Detect: PRs fail evals when no prompt or code changed; re-running the same eval produces different pass/fail outcomes.
Fix: use temperature=0 for eval runs; set the regression threshold at 2–3x the observed variance on a fixed model.

Agent eval measures final answer only, misses tool misuse
Why: the eval checks output correctness but ignores whether the agent called the right tools with correct arguments.
Detect: agent scores well on output quality but takes 3x more tool calls than necessary; intermediate step errors go undetected.
Fix: log and evaluate the full tool call trajectory; add step efficiency and tool accuracy as explicit eval metrics.
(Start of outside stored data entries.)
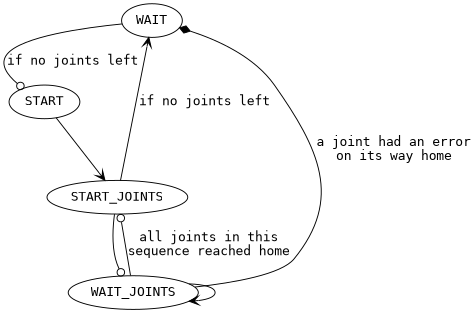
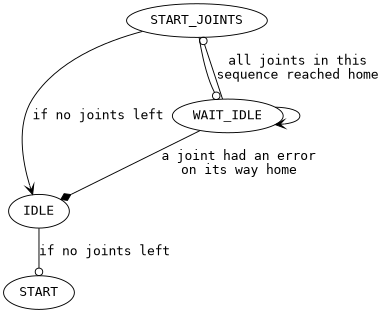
  digraph {
    fontname="DejaVu Sans Mono"
    node [fontname="DejaVu Sans Mono"]
    edge [arrowhead=odot fontname="DejaVu Sans Mono"]
-   IDLE [label=WAIT]
+   IDLE
    START
    START_JOINTS
-   WAIT_JOINTS
+   WAIT_JOINTS [label=WAIT_IDLE]
    IDLE -> START [label="if no joints left"]
-   START -> START_JOINTS [arrowhead=vee]
    START_JOINTS -> IDLE [arrowhead=vee label="if no joints left"]
    START_JOINTS -> WAIT_JOINTS
    WAIT_JOINTS -> IDLE [arrowhead=diamond label="a joint had an error\non its way home"]
    WAIT_JOINTS -> START_JOINTS [label="all joints in this\nsequence reached home"]
    WAIT_JOINTS -> WAIT_JOINTS [arrowhead=vee]
  }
Golden set goes stale as the product evolves
Why: expected outputs were written for an older product version; the model is now penalised for producing better-than-expected answers.
Detect: manual review of eval failures shows the model's answer is actually correct; human raters prefer the model output over the expected output.
Fix: version the golden set alongside the product; schedule a quarterly review; treat "model is right, expected is wrong" as a golden set bug.

Connections

Open Questions

  • What is the minimum eval suite that blocks regressions without slowing CI below 5 minutes?
  • How do you handle golden set drift when your expected outputs change as the product evolves?
  • Is inspect-ai appropriate for production eval CI or is it designed primarily for research/safety settings?